**SELECTED EXCERPT:**
————

A plausible mechanism for the pTSA catalyzed formation of 12-aryl-8,9,10,12-tetrahydrobenzo[a]xanthen-11-one derivatives is proposed in Scheme 99.

3. Conclusions

In this review, versatile applications of p-toluenesulfonic acid in various organic reactions for synthesizing useful building blocks, heterocyclic compounds, polymers and supra molecules have been depicted. Several new synthetic approaches have been discussed for functional group transformations, photoactive materials synthesis, multicomponent reactions (MCRs) for bioactive molecule synthesis, liquid-crystalline and light-emitting materials synthesis, cyclization reaction, substitution and condensation reaction, Michael type addition reaction, tandem reaction, rearrangement reaction, transition metal catalysed reaction, privileged heterocycles and radio-labelled compound synthesis, photochemical reaction, cycloaddition reaction and Cross-Dehydrogenative Coupling (CDC). This review also demonstrates the potential of polystyrene, zeolite and silica supported p-toluenesulfonic acid in different organic reactions. We have also described the use of PTSA in environmentally benign ionic liquids for different organic transformations. PTSA promoted synthesis has produced structures with interesting properties. The summary of the synthesis and useful features will be helpful to researchers working in the fields of chemical, biological and materials sciences. We present several reactions here exemplifying the multiple roles of PTSA. Since the discovery, great progress has been made regarding the use of PTSA in synthetic organic transformations. In conclusion, the advances in synthetic methodology using PTSA and a better understanding of the reaction mechanisms have been very significant. Therefore, we expect that this review will encourage more organic chemists to continue investing their creative strength in the discovery of new reactions using this environmentally benign solid organic acid with novel mechanisms.

————

**SOURCE DATA:**
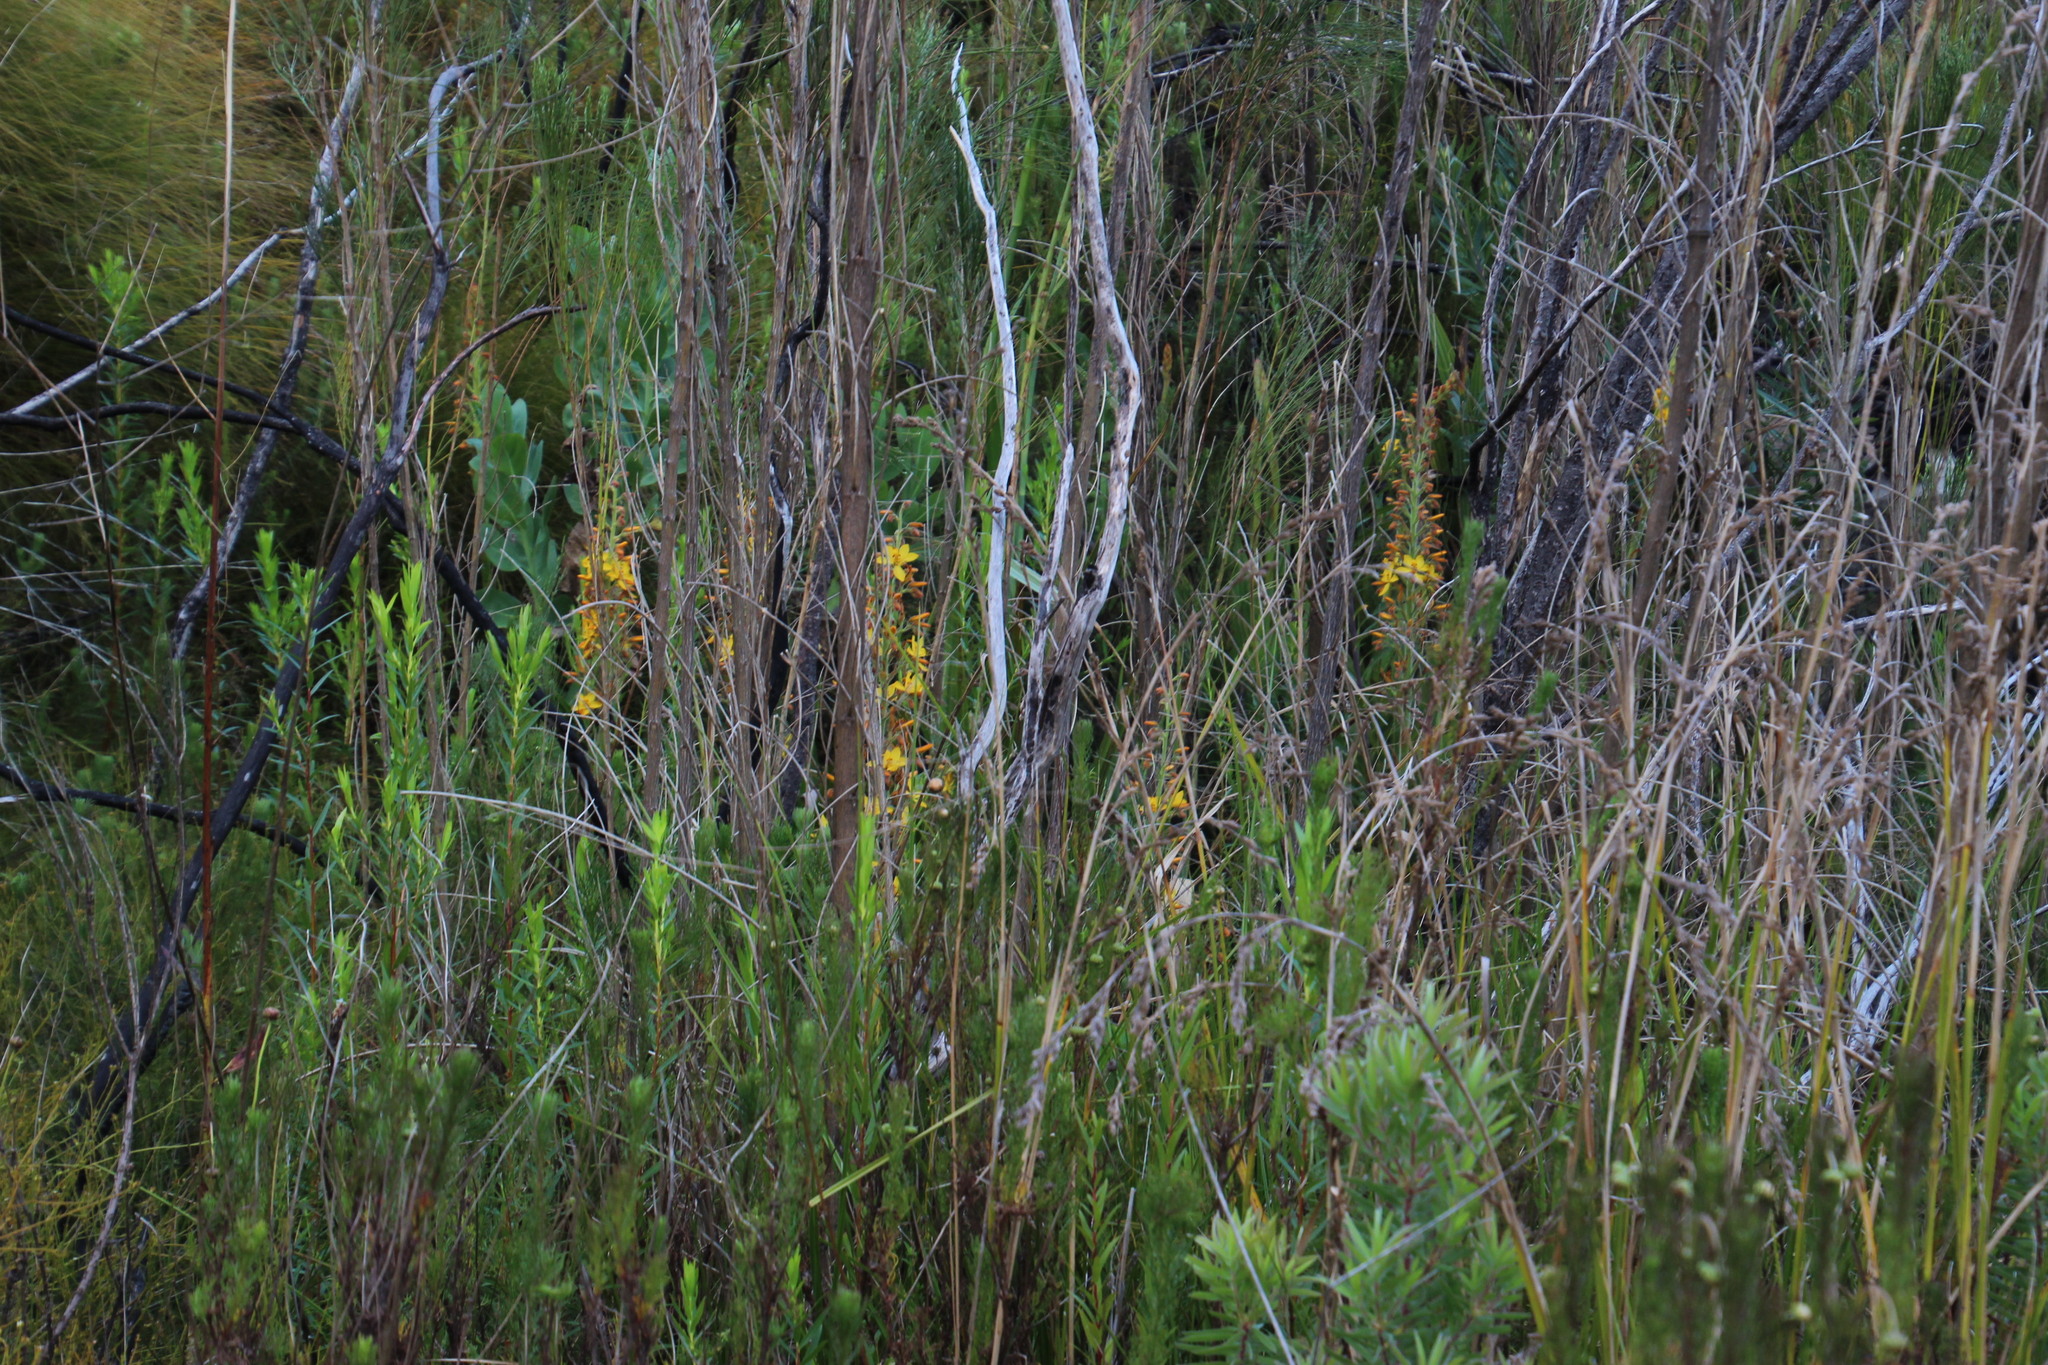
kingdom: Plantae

————

**EXERCISES:**
a) Summarize the p-toluenesulfonic acid passage in two sentences.
b) Answer these questions about the p-toluenesulfonic acid passage:
(i) Which scheme holds the proposed mechanism for the pTSA-catalyzed formation of the tetrahydrobenzo[a]xanthen-11-one derivatives?
(ii) On what three materials is the supported p-toluenesulfonic acid mentioned in the conclusions carried?
(iii) In what kind of medium does the review say it has described the use of PTSA?
c) Write what comes next in the p-toluenesulfonic acid passage.

**WRITTEN RESPONSES:**
a) The review describes many uses of p-toluenesulfonic acid (PTSA) in organic synthesis, including multicomponent, cyclization, rearrangement, cycloaddition and cross-dehydrogenative coupling reactions, as well as polystyrene-, zeolite- and silica-supported forms and its use in ionic liquids. It concludes that advances in PTSA-based methodology have been significant and hopes to encourage more organic chemists to discover new reactions with this environmentally benign solid organic acid.

b)
(i) Scheme 99
(ii) Polystyrene, zeolite and silica
(iii) Environmentally benign ionic liquids

c)
Supplementary Materials

The following supporting information can be downloaded at the website of this paper posted on Preprints.org.

Author Contributions

Conceptualization, Pradip Bhowmik; Software, Pradip Bhowmik; Supervision, Pradip Bhowmik; Writing – original draft, Biplab Banerjee and Haesook Han; Writing – review & editing, Biplab Banerjee, Haesook Han and Pradip Bhowmik.

Funding

This work is in part supported by the NSF under Grant No. 0447416 (NSF EPSCoR RING-TRUE III), NSF-Small Business Innovation Research (SBIR) Award (Grant OII-0610753), NSF-STTR Phase I IIP-0740289, and NASA GRC Contract No. NNX10CD25P. Financial support is also provided by University Grants Commission, New Delhi through Grant No.F.4−5/2018(FRP-Start-up-grant)(Cycle-IV)(BSR) and by SERB-DST, New Delhi through Grant No. CRG/2020/003773. .

Acknowledgments

P.K.B. and H.H. thank the University of Nevada Las Vegas for the support of this research. B.B thank the Vice Chancellor of Central University of Punjab, Bathinda, for providing necessary facilities for this work.

Conflicts of Interest

The authors declare no conflict of interest.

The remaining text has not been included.